Recent press coverage has highlighted an open secret in the regional politics of Eastern Africa: the renewed involvement of the U.S. in the civil conflict in Somalia. Fighting now rages in the capital city of Mogadishu between Islamist militias and a coalition of warlords calling itself the "Alliance for the Restoration of Peace and Counterterrorism." This latter "Alliance" contains many of the same elements that were responsible for the killing of US soldiers during the "Black Hawk Down" incident of 1993. Ironically there is strong evidence to suggest that the current "Alliance" is formed and backed covertly by the US and its CIA.
The motivation of the Bush administration to undertake such a policy is clear- they are concerned about the growing influence of Al Qaeda among the Islamic militias fighting to control Mogadishu. This is indeed a troubling reality, but it does not warrant a tactic so callous and short-sighted as the backing of a warlord "Alliance." Despite being the regime to usher the US into the 21st century, the Bush administration does not seem able to get past the stale, calcified strategic and political doctrines of the Cold War. The Bush White House seems to feel that the "war on terror" may be conducted in the same manner as the Cold War, wherever Al Qaeda's influence is perceived the US may enlist proxy agents to contend against it, irrespective of the larger political, diplomatic, or moral context.
Such a strategy is doubly foolish in that it never served well even during the Cold War. Innumerable US policies would have been better conducted if American leaders had had the imagination and insight to treat local conflicts as unique events rather than jamming them into the "one size fits all" mold of US-Soviet geopolitics. This truth applies even more urgently to the current case of the struggle against Al Qaeda. Political Islam is an even more variable and diverse phenomenon than global Communism was, it will be even more counterproductive and self-injurious to adopt a rigid and doctrinaire approach toward fighting it on an international scale.
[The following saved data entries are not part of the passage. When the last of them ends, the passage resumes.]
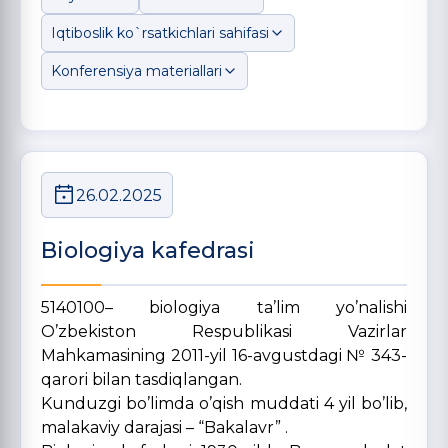
Iqtiboslik ko`rsatkichlari sahifasi
Konferensiya materiallari
26.02.2025
Biologiya kafedrasi
5140100– biologiya ta’lim yo’nalishi
O’zbekiston Respublikasi Vazirlar
Mahkamasining 2011-yil 16-avgustdagi № 343-
qarori bilan tasdiqlangan.
Kunduzgi bo’limda o’qish muddati 4 yil bo’lib,
malakaviy darajasi – “Bakalavr” .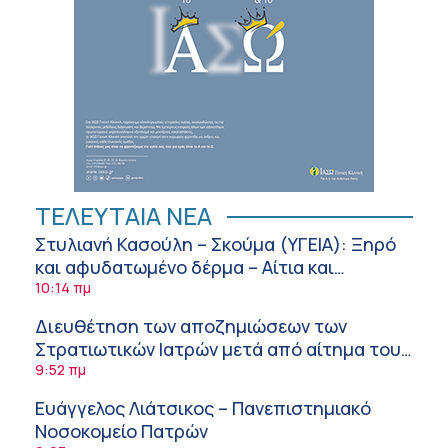
ΤΕΛΕΥΤΑΙΑ ΝΕΑ
Στυλιανή Κασούλη – Σκούμα (ΥΓΕΙΑ): Ξηρό
και αφυδατωμένο δέρμα – Αίτια και
αντιμετώπιση
10:14 πμ
Διευθέτηση των αποζημιώσεων των
Στρατιωτικών Ιατρών μετά από αίτημα του
ΙΣΑ
9:52 πμ
Ευάγγελος Λιάτσικος – Πανεπιστημιακό
Νοσοκομείο Πατρών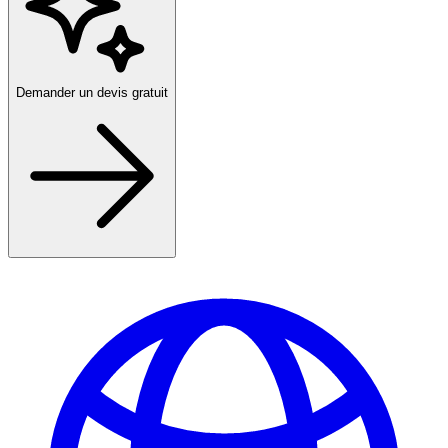
Demander un devis gratuit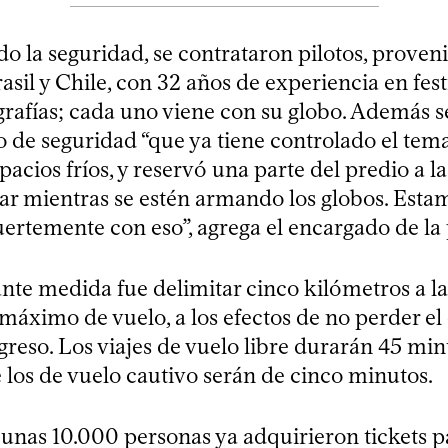
 la seguridad, se contrataron pilotos, proven
asil y Chile, con 32 años de experiencia en fest
grafías; cada uno viene con su globo. Además s
 de seguridad “que ya tiene controlado el tem
spacios fríos, y reservó una parte del predio a l
ar mientras se estén armando los globos. Esta
uertemente con eso”, agrega el encargado de l
nte medida fue delimitar cinco kilómetros a l
áximo de vuelo, a los efectos de no perder el 
reso. Los viajes de vuelo libre durarán 45 min
 los de vuelo cautivo serán de cinco minutos.
unas 10.000 personas ya adquirieron tickets p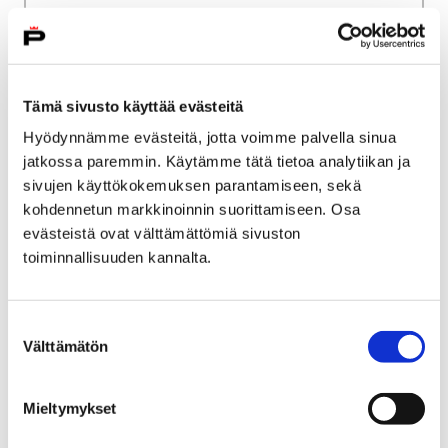
Etusivu
Kaupunki ja hallinto
Ota yhteyttä
Sähköinen asiointi ja lomakkeet
Kulttuuri ja vapaa-aika
Liikunta
Liikuntatilojen laskutussopimus
Tämä sivusto käyttää evästeitä
Hyödynnämme evästeitä, jotta voimme palvella sinua
Liikuntatilojen
jatkossa paremmin. Käytämme tätä tietoa analytiikan ja
laskutussopimus
sivujen käyttökokemuksen parantamiseen, sekä
kohdennetun markkinoinnin suorittamiseen. Osa
yrityksille ja yhteisöille
evästeistä ovat välttämättömiä sivuston
toiminnallisuuden kannalta.
Voit siirtyä liikuntatilojen
laskutussopimukseen painamalla alla olevasta
linkistä.
Suostumuksen
Välttämätön
valinta
Mieltymykset
Etusivu
Kaupunki ja hallinto
Ota yhteyttä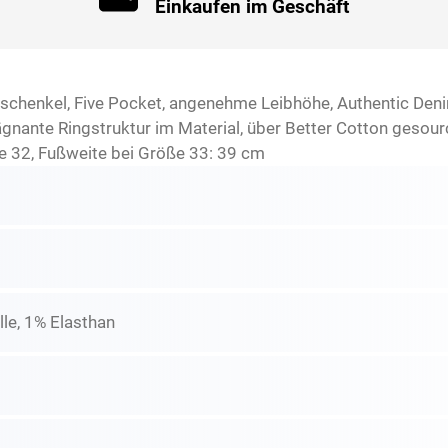
Einkaufen im Geschäft
erschenkel, Five Pocket, angenehme Leibhöhe, Authentic Deni
gnante Ringstruktur im Material, über Better Cotton gesou
e 32, Fußweite bei Größe 33: 39 cm
e, 1% Elasthan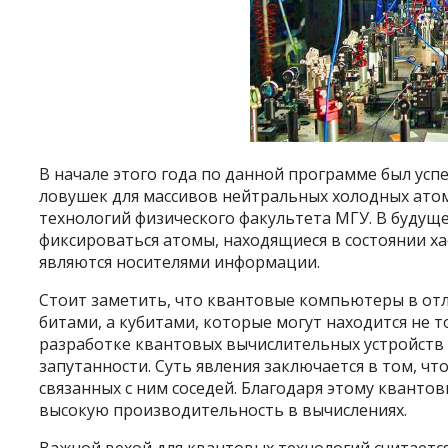
В начале этого года по данной программе был у
ловушек для массивов нейтральных холодных атом
технологий физического факультета МГУ. В будущ
фиксироваться атомы, находящиеся в состоянии х
являются носителями информации.
Стоит заметить, что квантовые компьютеры в от
битами, а кубитами, которые могут находится не то
разработке квантовых вычислительных устройств 
запутанности. Суть явления заключается в том, чт
связанных с ним соседей. Благодаря этому кван
высокую производительность в вычислениях.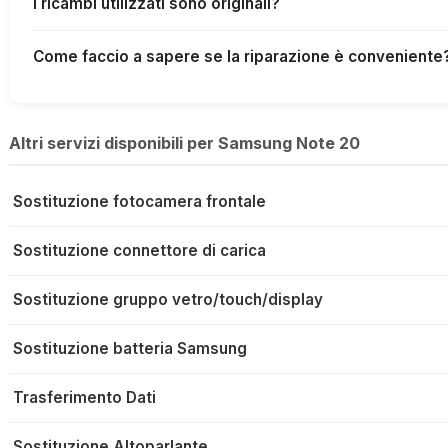
I ricambi utilizzati sono originali?
Come faccio a sapere se la riparazione è conveniente
Altri servizi disponibili per Samsung Note 20
Sostituzione fotocamera frontale
Sostituzione connettore di carica
Sostituzione gruppo vetro/touch/display
Sostituzione batteria Samsung
Trasferimento Dati
Sostituzione Altoparlante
Supporting a warlord "Alliance" in Mogadishu is exactly the kind of penny-wise and pound-foolish policy that helped exacerbate the problem of Al Qaeda as the 20th century drew to a close. Yes, the warlords may help staunch the influence of Al Qaeda somewhat in the short term. But in the long view Al Qaeda will emerge stronger from such a conflict and the warlord "Alliance" itself will mushroom into a force with destructive potential that far outweighs the immediate "benefits" they provide now. Just as the US must regret enlisting Osama bin Laden and Abu Musab al-Zarqawi as proxies against the Soviets in Afghanistan, America will surely regret having armed and funded the Somali "Alliance to Promote Peace and Counterterrorism."
The Bush administration is no doubt resorting to this expediency because the interim government in Somalia is too weak to counter the influence of Al Qaeda on its own. This is not only rank hypocrisy, however, but is also poor strategy. If the threat of Al Qaeda is so grave as to justify any alliance of convenience why depose Saddam Hussein rather than fund and arm him against Bin Laden? Any hope of success in the "war on terror" does not lie in short-sighted tactics as are being pursued in Mogadishu. If the government of Somalia is too weak to resist Al Qaeda the US must commit to a long, hard project of economic, social, and military "nation-building" (hopefully in coalition with many international partners) in order to lay the foundations of peace, prosperity and order. In Mogadishu the Bush regime is diplaying the impatience and contempt for the task of "nation building" that Bush himself expressed in his first election campaign and which has hampered reconstruction efforts in Iraq. The US needs leaders with real vision who have the courage to make hard choices and pursue long-term policies, even if they are unpopular in the political short-term.